Directives >>
1. In the article on Britain and the EU, on what date was the Union Jack raised above the Brussels headquarters of the European Economic Community?
2. Pick up the article on Britain's EU membership vote after its final sentence and keep writing.

──────── Text excerpt

EU: in or out?

ON JANUARY 1, 1973, BRITAIN’S UNION JACK WAS RAISED above the Brussels head­quarters of the European Economic Community to mark the entry of the UK into what was generally known as the Common Market.

‘Our’ flag went up at the same time as the tricolour of the Republic of Ireland and white-on-red cross of Denmark, increasing by 50 per cent the membership of the or­ganisation, previously made up of Belgium, Italy, Luxembourg, the Netherlands and what was then West Germany – plus France, whose president Charles de Gaulle had twice vetoed the UK’s entry. Britain’s then prime minister, Edward Heath, said at the time that membership of the EEC would “bring prosperity to the country”.

“It is going to be a gradual develop­ment and obviously things are not going to happen overnight, but from the point of view of our everyday lives we will find there is a great cross-fertilisation of knowledge and information, not only in business but in every other sphere,” he said. “This will enable us to be more efficient and more competitive in gaining more markets not only in Europe but in the rest of the world.”

In just a few weeks’ time the British elec­torate – many of whom recently deemed Boaty McBoatface to be a suitable name for a royal research ship, thereby calling into question their sagacity, if not their love of quirkiness – will vote to decide whether or not to walk away from all those supposed benefits. The last plebiscite, in 1975, saw 67 per of voters in favour of remaining in, but this year’s poll is expected to be much closer.

────────────────
──────── Provided material

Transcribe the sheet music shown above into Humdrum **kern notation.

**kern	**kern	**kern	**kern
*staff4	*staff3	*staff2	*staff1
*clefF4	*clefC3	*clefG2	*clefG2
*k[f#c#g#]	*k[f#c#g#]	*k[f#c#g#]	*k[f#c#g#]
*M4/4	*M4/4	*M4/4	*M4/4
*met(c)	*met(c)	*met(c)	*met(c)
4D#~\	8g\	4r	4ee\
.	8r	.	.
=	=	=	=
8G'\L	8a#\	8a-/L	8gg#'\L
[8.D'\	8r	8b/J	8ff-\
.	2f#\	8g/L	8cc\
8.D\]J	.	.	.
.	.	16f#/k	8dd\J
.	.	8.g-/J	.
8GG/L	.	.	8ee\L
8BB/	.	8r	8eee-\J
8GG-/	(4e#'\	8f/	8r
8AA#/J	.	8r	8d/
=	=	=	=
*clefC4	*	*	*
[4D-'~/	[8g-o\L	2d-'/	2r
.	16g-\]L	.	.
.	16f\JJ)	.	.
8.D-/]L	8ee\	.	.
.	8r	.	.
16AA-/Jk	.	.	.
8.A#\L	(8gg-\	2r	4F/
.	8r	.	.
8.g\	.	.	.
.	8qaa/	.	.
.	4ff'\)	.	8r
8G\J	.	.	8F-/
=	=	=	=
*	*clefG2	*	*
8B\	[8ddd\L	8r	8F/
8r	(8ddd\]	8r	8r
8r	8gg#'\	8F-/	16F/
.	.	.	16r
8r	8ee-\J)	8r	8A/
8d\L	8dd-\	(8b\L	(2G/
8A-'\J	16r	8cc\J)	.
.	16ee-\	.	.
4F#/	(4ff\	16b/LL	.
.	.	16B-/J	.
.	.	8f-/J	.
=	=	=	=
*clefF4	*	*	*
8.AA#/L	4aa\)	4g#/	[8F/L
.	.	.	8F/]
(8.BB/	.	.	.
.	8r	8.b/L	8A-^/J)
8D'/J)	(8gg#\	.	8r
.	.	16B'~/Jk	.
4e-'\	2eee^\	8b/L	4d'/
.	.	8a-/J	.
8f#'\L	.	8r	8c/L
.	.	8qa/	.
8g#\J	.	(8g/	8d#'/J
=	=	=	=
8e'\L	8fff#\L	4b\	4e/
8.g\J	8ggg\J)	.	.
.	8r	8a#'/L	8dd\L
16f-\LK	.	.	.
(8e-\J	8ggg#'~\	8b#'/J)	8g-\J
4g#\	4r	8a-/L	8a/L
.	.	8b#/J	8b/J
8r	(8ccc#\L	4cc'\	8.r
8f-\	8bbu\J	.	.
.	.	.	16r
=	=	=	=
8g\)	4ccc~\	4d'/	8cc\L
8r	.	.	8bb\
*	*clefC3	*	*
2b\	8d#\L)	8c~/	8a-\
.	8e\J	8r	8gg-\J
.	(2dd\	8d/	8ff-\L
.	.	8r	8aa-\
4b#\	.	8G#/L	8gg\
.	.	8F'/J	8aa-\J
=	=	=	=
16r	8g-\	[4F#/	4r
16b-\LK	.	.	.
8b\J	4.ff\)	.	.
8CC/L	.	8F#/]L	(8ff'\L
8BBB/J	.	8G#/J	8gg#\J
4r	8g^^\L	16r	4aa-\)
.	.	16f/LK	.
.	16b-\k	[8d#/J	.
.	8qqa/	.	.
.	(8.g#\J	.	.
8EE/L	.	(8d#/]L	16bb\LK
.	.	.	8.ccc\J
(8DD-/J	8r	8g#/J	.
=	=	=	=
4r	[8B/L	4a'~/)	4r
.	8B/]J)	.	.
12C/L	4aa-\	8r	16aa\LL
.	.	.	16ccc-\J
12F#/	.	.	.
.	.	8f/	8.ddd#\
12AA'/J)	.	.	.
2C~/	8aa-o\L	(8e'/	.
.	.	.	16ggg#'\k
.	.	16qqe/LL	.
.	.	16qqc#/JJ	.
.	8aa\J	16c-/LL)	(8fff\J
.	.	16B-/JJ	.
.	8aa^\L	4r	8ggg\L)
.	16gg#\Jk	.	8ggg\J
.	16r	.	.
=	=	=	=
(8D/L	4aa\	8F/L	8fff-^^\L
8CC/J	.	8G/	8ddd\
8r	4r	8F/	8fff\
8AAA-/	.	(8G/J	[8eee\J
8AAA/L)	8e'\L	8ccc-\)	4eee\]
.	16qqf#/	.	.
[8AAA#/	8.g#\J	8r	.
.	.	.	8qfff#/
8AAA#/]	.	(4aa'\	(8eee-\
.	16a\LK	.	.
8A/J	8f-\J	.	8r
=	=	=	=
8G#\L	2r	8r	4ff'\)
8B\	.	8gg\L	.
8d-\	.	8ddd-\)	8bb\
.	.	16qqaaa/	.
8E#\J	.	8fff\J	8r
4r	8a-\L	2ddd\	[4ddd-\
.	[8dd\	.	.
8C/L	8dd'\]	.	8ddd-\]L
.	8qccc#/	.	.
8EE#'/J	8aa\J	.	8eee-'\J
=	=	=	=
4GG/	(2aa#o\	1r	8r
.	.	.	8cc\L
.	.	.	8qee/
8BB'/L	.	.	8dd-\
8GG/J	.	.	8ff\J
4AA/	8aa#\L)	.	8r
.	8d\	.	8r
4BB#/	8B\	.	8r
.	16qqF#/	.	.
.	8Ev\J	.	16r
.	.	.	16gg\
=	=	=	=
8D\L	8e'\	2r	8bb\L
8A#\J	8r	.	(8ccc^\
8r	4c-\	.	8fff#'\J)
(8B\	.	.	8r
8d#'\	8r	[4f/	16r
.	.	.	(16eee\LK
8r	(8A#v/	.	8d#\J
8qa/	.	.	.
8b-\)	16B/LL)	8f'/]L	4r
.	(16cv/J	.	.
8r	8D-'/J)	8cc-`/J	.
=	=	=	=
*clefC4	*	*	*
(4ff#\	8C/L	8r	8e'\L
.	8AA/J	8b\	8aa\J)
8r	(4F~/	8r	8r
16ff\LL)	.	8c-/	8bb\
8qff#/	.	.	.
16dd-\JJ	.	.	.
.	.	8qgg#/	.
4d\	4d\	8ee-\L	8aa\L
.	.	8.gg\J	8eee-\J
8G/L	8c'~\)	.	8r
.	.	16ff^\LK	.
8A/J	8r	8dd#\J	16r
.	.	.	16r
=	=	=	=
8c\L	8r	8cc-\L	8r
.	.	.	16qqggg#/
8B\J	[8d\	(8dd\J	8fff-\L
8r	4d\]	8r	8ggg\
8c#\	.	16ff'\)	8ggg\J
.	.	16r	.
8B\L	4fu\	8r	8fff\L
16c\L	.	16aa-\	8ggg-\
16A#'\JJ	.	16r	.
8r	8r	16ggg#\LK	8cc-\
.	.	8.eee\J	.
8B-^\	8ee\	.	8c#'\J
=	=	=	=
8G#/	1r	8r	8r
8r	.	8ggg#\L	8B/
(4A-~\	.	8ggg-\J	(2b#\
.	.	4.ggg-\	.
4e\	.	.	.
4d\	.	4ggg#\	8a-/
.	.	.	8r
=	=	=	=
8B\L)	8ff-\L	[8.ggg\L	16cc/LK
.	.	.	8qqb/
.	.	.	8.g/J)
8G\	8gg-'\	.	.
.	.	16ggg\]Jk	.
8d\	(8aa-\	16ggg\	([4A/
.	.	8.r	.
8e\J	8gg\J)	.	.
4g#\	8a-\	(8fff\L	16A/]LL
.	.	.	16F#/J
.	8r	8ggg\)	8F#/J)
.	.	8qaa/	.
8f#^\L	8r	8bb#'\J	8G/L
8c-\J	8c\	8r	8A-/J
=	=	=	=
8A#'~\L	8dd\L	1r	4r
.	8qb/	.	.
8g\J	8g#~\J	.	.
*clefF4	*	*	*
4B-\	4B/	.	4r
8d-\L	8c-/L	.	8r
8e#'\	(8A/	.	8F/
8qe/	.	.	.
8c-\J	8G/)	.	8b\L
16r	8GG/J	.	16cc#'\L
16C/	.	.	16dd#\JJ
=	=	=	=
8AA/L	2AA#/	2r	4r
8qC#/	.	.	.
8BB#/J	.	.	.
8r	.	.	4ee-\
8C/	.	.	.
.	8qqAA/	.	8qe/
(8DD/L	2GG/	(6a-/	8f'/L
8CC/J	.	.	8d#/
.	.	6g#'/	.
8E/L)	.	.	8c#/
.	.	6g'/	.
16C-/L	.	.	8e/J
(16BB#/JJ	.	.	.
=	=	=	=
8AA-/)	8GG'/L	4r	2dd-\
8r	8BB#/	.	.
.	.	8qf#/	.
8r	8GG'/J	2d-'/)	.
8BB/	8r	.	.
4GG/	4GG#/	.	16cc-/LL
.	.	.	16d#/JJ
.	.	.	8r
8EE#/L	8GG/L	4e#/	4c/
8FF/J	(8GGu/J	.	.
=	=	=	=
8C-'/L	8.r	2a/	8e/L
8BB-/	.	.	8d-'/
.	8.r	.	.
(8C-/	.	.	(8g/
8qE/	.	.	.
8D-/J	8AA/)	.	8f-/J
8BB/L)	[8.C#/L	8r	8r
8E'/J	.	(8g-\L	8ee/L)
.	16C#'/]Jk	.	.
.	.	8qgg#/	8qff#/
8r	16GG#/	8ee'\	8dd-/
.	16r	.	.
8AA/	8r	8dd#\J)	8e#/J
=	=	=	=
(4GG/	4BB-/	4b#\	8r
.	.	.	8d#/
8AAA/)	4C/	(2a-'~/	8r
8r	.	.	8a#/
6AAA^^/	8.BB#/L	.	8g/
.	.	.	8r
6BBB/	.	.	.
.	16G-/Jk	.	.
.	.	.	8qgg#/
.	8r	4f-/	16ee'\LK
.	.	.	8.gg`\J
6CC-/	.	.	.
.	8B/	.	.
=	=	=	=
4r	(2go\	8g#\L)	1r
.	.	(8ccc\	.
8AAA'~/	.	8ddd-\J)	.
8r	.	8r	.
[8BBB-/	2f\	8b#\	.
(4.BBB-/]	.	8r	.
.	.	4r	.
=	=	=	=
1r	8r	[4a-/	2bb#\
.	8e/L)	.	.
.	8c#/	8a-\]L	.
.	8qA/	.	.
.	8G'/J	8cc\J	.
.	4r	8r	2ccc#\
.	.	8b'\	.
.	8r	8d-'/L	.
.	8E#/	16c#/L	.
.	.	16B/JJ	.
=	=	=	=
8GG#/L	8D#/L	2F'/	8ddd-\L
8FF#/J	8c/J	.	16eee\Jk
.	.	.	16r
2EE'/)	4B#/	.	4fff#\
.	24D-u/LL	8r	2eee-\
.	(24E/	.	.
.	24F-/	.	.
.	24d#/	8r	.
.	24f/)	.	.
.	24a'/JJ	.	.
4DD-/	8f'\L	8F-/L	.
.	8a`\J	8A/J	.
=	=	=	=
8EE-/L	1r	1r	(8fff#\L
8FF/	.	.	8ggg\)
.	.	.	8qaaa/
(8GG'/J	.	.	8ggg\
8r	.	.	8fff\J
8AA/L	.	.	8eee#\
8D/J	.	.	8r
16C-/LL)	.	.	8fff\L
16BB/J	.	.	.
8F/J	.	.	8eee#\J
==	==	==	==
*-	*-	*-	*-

────────────────

Responses in order >>
1. January 1, 1973.

2.
If the referendum results in a ‘Brexit’ outcome, breaking the innumerable ties forged over more than four decades will not be easy. While David Cameron might echo his prime ministerial predeces­sor’s words that “things are not going to happen overnight”, European law says that any withdrawal negotiations have to be completed within two years, after which membership simply lapses.

As Johnny Nash sang so presciently in 1972, “there are more questions than answers”, and not just about the referen­dum result itself. If the UK votes to stay in, will the other European Union (EU) member states agree to further reform, or will they see the decision as an endorse­ment of the status quo? If the UK votes to leave, will the government be able to negotiate an orderly exodus from the EU as a whole, or with individual EU members, or with blocs of EU members? What might be the likely results of any negotiations?


Even if one confines the puzzle param­eters to the corporate travel sector, the picture scarcely becomes clearer. UK travellers would obviously have to renew all passports – which currently proclaim membership of the Union – and, having done so, would presumably be denied access to the relatively fast-tracked EU immigration channels at airports.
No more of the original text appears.